In communication: This map represents blogs or RSS feeds—types of communication in which several content producers can broadcast news, while any reader can choose any number of feeds to subscribe to.

In healthcare: This type of communication is underdeveloped in healthcare, but is necessary to facilitate consolidation and contextual interpretation of data:

  • Consolidation - Currently, providers must manually collect and consolidate data from many sources. This occurs on the hospital level (talking to nurses, talking to the patient, getting information from EMR, testing schedules, and discussing cases with consultants) and on the EMR level (looking in “labs”, “imaging”, “flowsheets” sections).
  • Context - EMRs, to this point, have not been designed to facilitate interpretation of data. A piece of information is classically observed through an EMR’s interface, in a particular view. But the reality context is essential to accurate interpretation; the patient, the diagnosis, the perspective of the specialist. A sodium value, for example, means different things according to:
    • diagnosis: liver failure, heart failure, SIADH, DKA
    • patient: baseline sodium levels and acuity of the change
    • recent interventions: medications and fluids given

An “open data” architecture with feeds could allow development of custom interfaces that do more of this work.

Features

  • It gives users a chance to consume more, high yield information, increasing their awareness of news
  • Allows news to come to the user rather than vice versa
  • Allows for contextual interpretation of data



Map #4

In communication: This map represents Twitter and Facebook—types of communication where users can produce and consume posts. Users have access to feeds that allow a prioritized way to see important posts, and responses.

In healthcare: This type of communication is nonexistent in healthcare. I see this as a central piece to true patient-centered care, allowing patient involvement in conversations.

  • Enhance Conversations: Imagine if clinicians could have a conversation about a particular patient, a new data point, and patients participate. Information can be “retweeted” between providers to highlight data of importance.
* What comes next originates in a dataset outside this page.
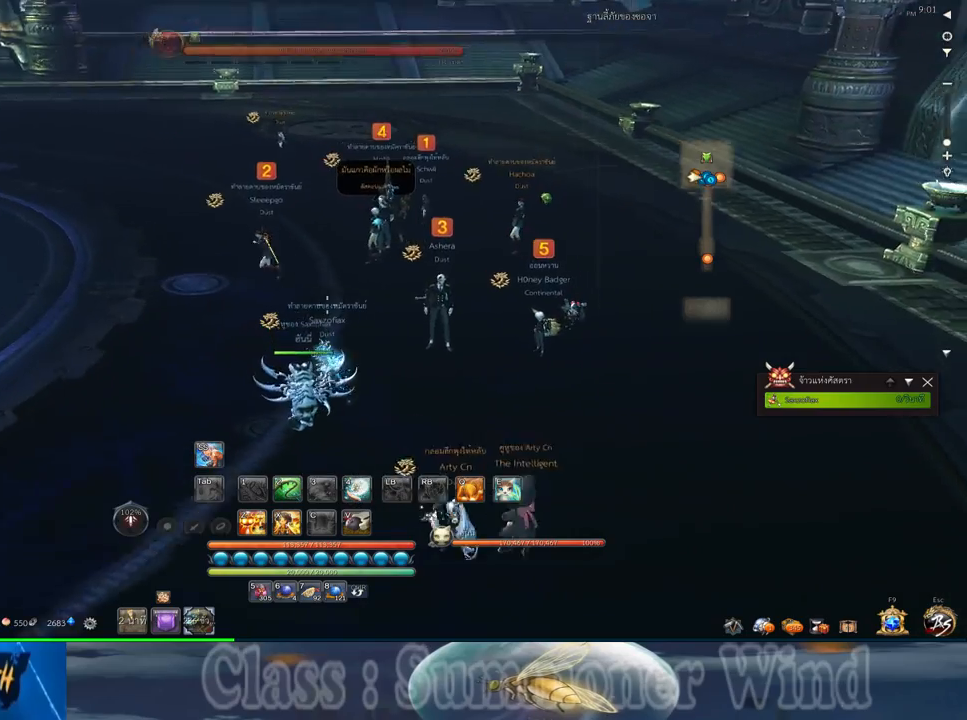
{"keys": ["a", "w"], "mouse": [], "events": [[50, "a", "down"]]}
Each communication, in the prior models, becomes a conversation.
  • Enhance Coordination of Care: imagine if multiple consultants, therapists, could coordinate care better,
  • Satisfaction: This increased awareness not only would allow clinicians to take better care of patients, but patient awareness of the conversations, the schedules, could reduce the mystery of their care and increase satisfaction.

Features

  • Each node becomes a conversation
  • Content consumers are also content producers
  • Prioritization of nodes based on users


I imagine a time when a doctor subscribes to a patient’s “feed” and becomes aware of all the data and events. At my institution, we are designing and building a suite of tools that span these models of communication.